Dice el director de la fundación que los empleados «están hechos de una pasta especial», por el nivel de compromiso que adquieren con las personas que tutelan y las situaciones que las rodean: «A veces les llamamos y nos dicen que están bien, pero nosotros sabemos que no lo están». No es extraño tampoco que, en una primera visita al hogar de la persona tutelada se encuentren con la estampa típica de quien sufre un síndrome de Diógenes: domicilios ya prácticamente inhabitables con situaciones de riesgo para la salud de la persona que reside en ellos.

Con todo, coinciden varios trabajadores, entre las situaciones que generan un mayor desgaste emocional están las personas solas, absolutamente solas: «Vemos gente que, al morir, resulta que no hay nadie absolutamente a quien avisar. Eso siempre resulta impactante». 

Atención jurídica, administrativa, médica y patrimonial

Cuando una persona es incapacitada y la Funga se hace cargo de su tutela, hay varios aspectos en los que, probablemente, tendrá que intervenir. Si la tutela es absoluta, esos aspectos serán todos porque, en realidad, la fundación suple su voluntad.

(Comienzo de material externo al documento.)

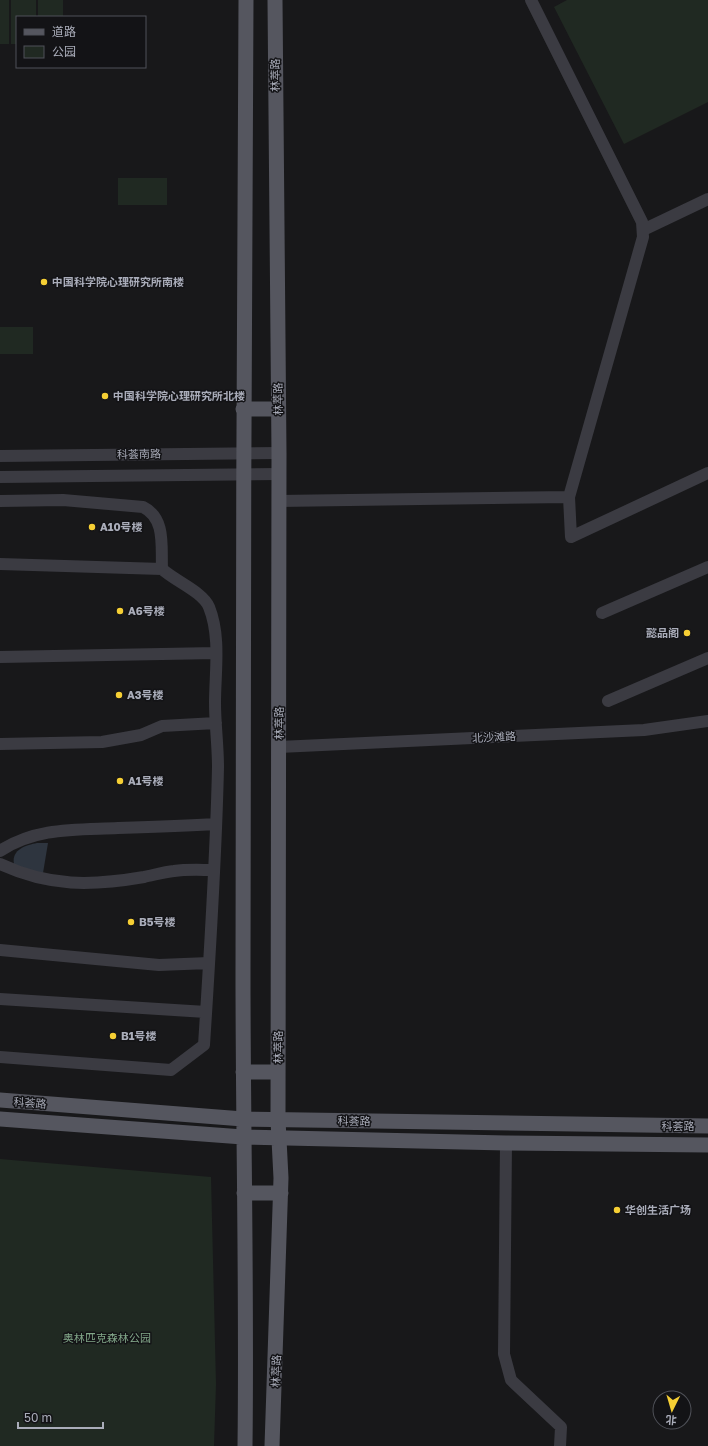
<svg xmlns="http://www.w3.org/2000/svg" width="708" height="1446" viewBox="0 0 708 1446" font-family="'Golos Text','Noto Sans SC',sans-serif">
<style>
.green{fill:#202922}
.water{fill:#2e353f}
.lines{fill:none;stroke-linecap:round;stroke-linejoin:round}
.minor{stroke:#3b3b42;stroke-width:12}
.major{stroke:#55565f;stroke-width:15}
.poi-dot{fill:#f6cf34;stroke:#131316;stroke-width:1.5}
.labels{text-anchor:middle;stroke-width:3;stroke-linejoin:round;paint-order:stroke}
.street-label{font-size:11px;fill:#aaadba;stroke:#131316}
.poi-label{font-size:11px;font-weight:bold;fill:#aaadba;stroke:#131316;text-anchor:start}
.park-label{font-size:11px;fill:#81a688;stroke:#131316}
</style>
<rect width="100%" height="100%" fill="#18181a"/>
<!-- green -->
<path class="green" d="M 0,0 L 9,0 L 9,44 L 0,44 Z
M 11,0 L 36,0 L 36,17 L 17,17 L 17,44 L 11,44 Z
M 38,0 L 63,0 L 63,17 L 38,17 Z
M 567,0 L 708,0 L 708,102 L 624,144 L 554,7 Z
M 118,178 L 167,178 L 167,205 L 118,205 Z
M 0,327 L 33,327 L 33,354 L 0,354 Z
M 0,1159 L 211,1177 L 216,1384 L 214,1446 L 0,1446 Z"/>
<!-- water -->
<path class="water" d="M 37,843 L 48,843 L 43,873 L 25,871 L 14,864 C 11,849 27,845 37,843 Z"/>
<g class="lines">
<!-- minor -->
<path class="minor" d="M 531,0 L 642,222 L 643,237 L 569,497 L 571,537 L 708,473
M 643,230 L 708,199
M 0,456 L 279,453
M 0,477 L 278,474
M 0,501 L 63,500 L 143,507 C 166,518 161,547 162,569 C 175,581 203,592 209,607 C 221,637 215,672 215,703 C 215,724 218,745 218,767 C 216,860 210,952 204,1045 L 171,1070 L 0,1057
M 278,501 L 569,497
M 0,564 L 162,569
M 602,613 L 708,567
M 0,657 L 216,653
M 608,701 L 708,658
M 0,744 L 102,742 L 141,735 L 162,726 L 216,723
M 279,747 L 644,730 L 708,721
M 0,851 C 36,827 77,830 118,828 C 151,827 183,826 216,824
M 0,864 C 49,887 92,886 144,877 C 154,875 164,872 174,871 C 187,869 201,870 214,870
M 0,950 L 159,965 L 209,963
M 0,999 L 206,1012
M 506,1143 L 504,1354 L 511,1380 L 561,1427 L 560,1446"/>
<!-- major -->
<path class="major" d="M 243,409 L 278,409
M 243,1072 L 278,1072
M 0,1100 L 243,1119 L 708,1126
M 0,1119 L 243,1137 L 506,1143 L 708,1145
M 244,1193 L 281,1193
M 245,1446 C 247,1289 243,1131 243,974 C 243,649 244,325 246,0
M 272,1446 L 281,1178 L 278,1120 L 279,453 L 275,0"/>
</g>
<!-- markers -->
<g class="poi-dot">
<circle cx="44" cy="282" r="4"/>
<circle cx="105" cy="396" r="4"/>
<circle cx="92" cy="527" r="4"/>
<circle cx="120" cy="611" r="4"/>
<circle cx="687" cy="633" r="4"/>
<circle cx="119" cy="695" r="4"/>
<circle cx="120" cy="781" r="4"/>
<circle cx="131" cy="922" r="4"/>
<circle cx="113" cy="1036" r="4"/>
<circle cx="617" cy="1210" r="4"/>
</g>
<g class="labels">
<!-- street labels -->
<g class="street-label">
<text transform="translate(275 75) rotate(-90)" y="4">林萃路</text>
<text transform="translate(278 399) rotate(-91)" y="4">林萃路</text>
<text transform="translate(139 454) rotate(-1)" y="4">科荟南路</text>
<text transform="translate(279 723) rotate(-90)" y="4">林萃路</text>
<text transform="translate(494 737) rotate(-3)" y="4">北沙滩路</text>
<text transform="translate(278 1047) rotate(-90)" y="4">林萃路</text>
<text transform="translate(30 1103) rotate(4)" y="4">科荟路</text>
<text transform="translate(354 1121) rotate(1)" y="4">科荟路</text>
<text x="678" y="1130">科荟路</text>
<text transform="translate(276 1371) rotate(-88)" y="4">林萃路</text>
</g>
<!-- poi labels -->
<g class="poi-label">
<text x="52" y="286">中国科学院心理研究所南楼</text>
<text x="113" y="400">中国科学院心理研究所北楼</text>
<text x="100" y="531">A10号楼</text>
<text x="128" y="615">A6号楼</text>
<text x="679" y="637" text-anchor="end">懿品阁</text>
<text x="127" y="699">A3号楼</text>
<text x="128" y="785">A1号楼</text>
<text x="139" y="926">B5号楼</text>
<text x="121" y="1040">B1号楼</text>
<text x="625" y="1214">华创生活广场</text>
</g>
<!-- park labels -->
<g class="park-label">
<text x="107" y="1342">奥林匹克森林公园</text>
</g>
</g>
<!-- legend -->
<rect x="16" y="16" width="130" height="52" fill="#131316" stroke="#4f5158"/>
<rect x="24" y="29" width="20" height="6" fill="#55565f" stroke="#4f5158"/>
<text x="52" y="36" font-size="12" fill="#aaadba">道路</text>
<rect x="24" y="46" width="20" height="12" fill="#202922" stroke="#4f5158"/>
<text x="52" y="56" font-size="12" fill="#aaadba">公园</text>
<!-- north arrow -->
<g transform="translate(672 1410) rotate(185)"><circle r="19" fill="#131316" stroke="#4f5158"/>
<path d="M0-3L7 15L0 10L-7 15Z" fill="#f6cf34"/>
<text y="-6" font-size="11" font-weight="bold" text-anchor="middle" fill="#aaadba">北</text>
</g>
<!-- scale -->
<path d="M18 1422v6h85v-6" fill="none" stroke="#aaadba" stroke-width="2"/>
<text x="24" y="1422" font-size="12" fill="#aaadba" stroke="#131316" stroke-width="3" paint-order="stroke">50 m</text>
</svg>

Hay muchos casos en los que la tutela es parcial y se llama curatela. Puede ser una curatela económica, en la que la fundación interviene únicamente en los asuntos económicos y financieros del incapacitado. También puede ser de carácter médico, para velar por el estado de salud de la persona o patrimonial, cuando la Funga interviene únicamente en la compra venta de propiedades u operaciones económicas de especial complejidad. Este tipo de intervenciones requieren del visto bueno por parte del juzgado. En los casos de curatela, la intervención de la institución complementa la voluntad de la persona tutelada, pero no la sustituye.

Para atender las necesidades de cada uno de los tutelados, la Funga dispone de tres tipos de trabajadores: asistentes sociales, asesores jurídicos y personal administrativo. La interacción entre el trabajador y el tutelado suele ser muy estrecha, de manera que cada trabajador conoce con detalle la problemática de los tutelados que le son más cercanos. De hecho, una parte del trabajo se desarrolla sobre el terreno.

No heredan

Por muy estrecha que sea la colaboración entre la fundación y los tutelados, la Funga no puede heredar en ningún caso el patrimonio que deje esa persona al morir. Como máximo, el juez del que dependa cada caso puede otorgar a la fundación un porcentaje de los beneficios que se generen de la gestión de ese patrimonio. El porcentaje, nunca superior al 20 %, depende del juez.

El juzgado es también el órgano que fiscaliza anualmente las cuentas de cada tutelado que la fundación debe rendir de forma inexcusable. Con frecuencia, la tutela supone una notable mejora económica para el tutelado, que suele tener pocos gastos y deja de estar en peligro de que alguien lo engañe para hacerse con su patrimonio: «Al vulnerable, pronto se le acerca el aprovechado», reflexiona el gerente de la Funga, Juan José Couce, muy acostumbrado ya a apreciar esa conducta.

Lo que no suele suceder es que el tutelado recupere la capacitación. En teoría, es posible. Debe decidirlo igualmente un juzgado. Pero la realidad es que muy pocas veces ocurre.